WORK INSTRUCTIONS:
Starting with the first line of the material and going on through the line that contains "STUDENTS: STUDENTS -> PROVIDED", turn those lines into a numbered list, leaving out any blank lines.

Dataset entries
* begin *

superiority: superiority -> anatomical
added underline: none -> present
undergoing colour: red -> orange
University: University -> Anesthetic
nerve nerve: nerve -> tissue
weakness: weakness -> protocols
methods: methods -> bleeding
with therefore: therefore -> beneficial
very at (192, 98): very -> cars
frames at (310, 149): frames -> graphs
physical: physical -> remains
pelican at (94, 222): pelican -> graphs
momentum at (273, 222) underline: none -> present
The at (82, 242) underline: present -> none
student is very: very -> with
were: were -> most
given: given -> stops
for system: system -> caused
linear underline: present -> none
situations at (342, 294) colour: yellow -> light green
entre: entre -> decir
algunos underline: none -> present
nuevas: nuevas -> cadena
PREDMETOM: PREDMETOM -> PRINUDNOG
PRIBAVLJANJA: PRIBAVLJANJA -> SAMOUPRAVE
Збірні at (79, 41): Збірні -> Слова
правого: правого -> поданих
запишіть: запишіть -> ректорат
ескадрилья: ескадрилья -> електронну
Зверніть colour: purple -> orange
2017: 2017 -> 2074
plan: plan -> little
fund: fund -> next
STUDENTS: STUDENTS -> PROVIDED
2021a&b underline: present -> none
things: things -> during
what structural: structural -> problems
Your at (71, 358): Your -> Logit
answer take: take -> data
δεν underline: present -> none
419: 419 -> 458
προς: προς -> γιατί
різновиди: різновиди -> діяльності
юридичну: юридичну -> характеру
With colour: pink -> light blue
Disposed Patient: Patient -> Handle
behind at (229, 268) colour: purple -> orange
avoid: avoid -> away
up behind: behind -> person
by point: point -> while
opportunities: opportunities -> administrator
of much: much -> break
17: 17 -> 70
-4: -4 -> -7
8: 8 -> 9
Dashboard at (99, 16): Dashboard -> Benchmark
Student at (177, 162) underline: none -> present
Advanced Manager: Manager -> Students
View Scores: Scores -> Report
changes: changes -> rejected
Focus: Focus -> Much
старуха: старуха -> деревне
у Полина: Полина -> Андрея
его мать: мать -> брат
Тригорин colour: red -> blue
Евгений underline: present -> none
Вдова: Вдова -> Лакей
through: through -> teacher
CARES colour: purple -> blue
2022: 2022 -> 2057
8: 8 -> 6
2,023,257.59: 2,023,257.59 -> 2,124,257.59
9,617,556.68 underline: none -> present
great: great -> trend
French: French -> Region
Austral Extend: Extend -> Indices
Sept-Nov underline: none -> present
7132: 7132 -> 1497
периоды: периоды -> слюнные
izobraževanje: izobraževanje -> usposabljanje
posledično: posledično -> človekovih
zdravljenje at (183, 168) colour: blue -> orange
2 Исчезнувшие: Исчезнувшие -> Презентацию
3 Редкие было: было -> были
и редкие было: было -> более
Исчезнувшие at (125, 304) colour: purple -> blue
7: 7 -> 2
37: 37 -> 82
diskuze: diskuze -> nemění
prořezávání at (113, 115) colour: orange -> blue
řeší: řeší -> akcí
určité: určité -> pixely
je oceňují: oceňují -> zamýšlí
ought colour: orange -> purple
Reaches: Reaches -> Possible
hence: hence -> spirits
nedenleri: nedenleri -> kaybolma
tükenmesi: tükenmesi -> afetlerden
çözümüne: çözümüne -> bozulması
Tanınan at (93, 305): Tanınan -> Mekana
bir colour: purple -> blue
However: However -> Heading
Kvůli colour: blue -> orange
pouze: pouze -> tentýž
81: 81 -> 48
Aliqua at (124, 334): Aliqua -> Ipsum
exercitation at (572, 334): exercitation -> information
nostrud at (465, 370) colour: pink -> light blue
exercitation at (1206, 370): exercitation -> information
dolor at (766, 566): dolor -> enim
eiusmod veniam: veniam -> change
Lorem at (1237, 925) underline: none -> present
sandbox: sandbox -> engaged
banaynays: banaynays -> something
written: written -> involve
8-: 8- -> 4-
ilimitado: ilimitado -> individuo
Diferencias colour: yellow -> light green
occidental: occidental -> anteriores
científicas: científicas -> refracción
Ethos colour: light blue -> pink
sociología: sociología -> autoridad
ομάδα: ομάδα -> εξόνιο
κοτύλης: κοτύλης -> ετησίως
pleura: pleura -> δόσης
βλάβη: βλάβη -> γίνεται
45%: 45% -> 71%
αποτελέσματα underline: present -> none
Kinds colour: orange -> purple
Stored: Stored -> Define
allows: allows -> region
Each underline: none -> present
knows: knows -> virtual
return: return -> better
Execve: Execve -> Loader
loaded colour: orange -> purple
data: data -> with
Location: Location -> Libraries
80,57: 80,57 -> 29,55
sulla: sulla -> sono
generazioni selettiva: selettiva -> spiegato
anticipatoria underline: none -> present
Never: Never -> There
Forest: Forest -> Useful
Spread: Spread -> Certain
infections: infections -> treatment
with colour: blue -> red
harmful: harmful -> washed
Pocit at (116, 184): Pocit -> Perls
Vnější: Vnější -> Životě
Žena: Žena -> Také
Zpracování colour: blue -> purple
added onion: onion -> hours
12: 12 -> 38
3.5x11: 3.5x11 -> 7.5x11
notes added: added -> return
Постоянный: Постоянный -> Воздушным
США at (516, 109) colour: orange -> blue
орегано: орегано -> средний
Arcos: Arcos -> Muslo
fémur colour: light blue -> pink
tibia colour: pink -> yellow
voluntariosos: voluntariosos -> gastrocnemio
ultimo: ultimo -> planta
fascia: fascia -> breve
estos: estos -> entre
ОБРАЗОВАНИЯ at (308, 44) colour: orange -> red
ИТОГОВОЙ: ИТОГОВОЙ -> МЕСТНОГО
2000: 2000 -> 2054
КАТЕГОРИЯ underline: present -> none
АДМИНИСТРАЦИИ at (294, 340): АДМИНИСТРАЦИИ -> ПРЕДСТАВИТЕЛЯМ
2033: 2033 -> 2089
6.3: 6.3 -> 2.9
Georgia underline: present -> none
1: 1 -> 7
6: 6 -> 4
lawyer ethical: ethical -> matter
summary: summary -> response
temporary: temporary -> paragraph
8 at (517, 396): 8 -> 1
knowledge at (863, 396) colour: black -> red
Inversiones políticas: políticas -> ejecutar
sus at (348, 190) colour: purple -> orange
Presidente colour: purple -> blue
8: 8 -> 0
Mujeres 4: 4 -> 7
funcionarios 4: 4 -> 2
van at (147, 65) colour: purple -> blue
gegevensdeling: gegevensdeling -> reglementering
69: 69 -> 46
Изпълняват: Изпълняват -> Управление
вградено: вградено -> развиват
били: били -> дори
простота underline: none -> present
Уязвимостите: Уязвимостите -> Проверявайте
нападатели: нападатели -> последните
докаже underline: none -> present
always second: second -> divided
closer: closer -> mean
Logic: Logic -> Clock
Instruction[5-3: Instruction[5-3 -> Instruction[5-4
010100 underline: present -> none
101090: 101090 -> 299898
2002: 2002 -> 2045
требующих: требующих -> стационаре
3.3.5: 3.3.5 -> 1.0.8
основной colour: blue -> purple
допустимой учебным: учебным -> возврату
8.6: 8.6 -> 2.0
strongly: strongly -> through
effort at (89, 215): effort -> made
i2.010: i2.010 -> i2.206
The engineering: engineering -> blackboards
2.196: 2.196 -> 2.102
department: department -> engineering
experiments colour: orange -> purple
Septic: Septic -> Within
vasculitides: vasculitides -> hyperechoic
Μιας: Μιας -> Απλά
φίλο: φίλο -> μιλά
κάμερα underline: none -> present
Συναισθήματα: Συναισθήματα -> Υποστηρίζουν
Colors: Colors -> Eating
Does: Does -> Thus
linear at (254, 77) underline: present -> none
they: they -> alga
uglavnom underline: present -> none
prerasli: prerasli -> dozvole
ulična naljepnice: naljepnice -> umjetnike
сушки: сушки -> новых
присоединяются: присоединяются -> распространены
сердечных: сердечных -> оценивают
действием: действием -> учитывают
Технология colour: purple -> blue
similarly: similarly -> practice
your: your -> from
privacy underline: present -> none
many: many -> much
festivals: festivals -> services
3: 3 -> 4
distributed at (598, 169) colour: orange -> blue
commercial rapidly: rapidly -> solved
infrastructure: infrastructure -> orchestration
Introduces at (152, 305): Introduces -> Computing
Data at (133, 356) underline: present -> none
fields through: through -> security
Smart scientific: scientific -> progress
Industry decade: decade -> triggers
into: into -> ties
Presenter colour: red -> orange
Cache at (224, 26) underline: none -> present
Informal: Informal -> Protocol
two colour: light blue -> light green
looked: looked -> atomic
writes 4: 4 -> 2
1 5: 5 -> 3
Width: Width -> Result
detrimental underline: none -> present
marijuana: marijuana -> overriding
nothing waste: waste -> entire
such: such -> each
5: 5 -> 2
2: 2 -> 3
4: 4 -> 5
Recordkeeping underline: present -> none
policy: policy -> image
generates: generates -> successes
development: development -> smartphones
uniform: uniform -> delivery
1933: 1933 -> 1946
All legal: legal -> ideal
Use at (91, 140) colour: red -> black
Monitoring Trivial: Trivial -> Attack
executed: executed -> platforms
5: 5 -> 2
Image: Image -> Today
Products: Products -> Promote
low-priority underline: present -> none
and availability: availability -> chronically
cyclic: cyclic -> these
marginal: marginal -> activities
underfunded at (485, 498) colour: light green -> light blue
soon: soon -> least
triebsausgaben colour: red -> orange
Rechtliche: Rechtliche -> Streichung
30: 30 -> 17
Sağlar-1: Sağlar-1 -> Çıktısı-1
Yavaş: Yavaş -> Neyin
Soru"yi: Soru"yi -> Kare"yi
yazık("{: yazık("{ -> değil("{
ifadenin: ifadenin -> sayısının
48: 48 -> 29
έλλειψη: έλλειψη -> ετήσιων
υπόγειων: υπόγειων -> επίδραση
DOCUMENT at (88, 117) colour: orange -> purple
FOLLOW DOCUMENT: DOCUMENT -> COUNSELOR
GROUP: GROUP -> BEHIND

* end *

RESPONSE TO THIS EXERCISE:
1. superiority: superiority -> anatomical
2. added underline: none -> present
3. undergoing colour: red -> orange
4. University: University -> Anesthetic
5. nerve nerve: nerve -> tissue
6. weakness: weakness -> protocols
7. methods: methods -> bleeding
8. with therefore: therefore -> beneficial
9. very at (192, 98): very -> cars
10. frames at (310, 149): frames -> graphs
11. physical: physical -> remains
12. pelican at (94, 222): pelican -> graphs
13. momentum at (273, 222) underline: none -> present
14. The at (82, 242) underline: present -> none
15. student is very: very -> with
16. were: were -> most
17. given: given -> stops
18. for system: system -> caused
19. linear underline: present -> none
20. situations at (342, 294) colour: yellow -> light green
21. entre: entre -> decir
22. algunos underline: none -> present
23. nuevas: nuevas -> cadena
24. PREDMETOM: PREDMETOM -> PRINUDNOG
25. PRIBAVLJANJA: PRIBAVLJANJA -> SAMOUPRAVE
26. Збірні at (79, 41): Збірні -> Слова
27. правого: правого -> поданих
28. запишіть: запишіть -> ректорат
29. ескадрилья: ескадрилья -> електронну
30. Зверніть colour: purple -> orange
31. 2017: 2017 -> 2074
32. plan: plan -> little
33. fund: fund -> next
34. STUDENTS: STUDENTS -> PROVIDED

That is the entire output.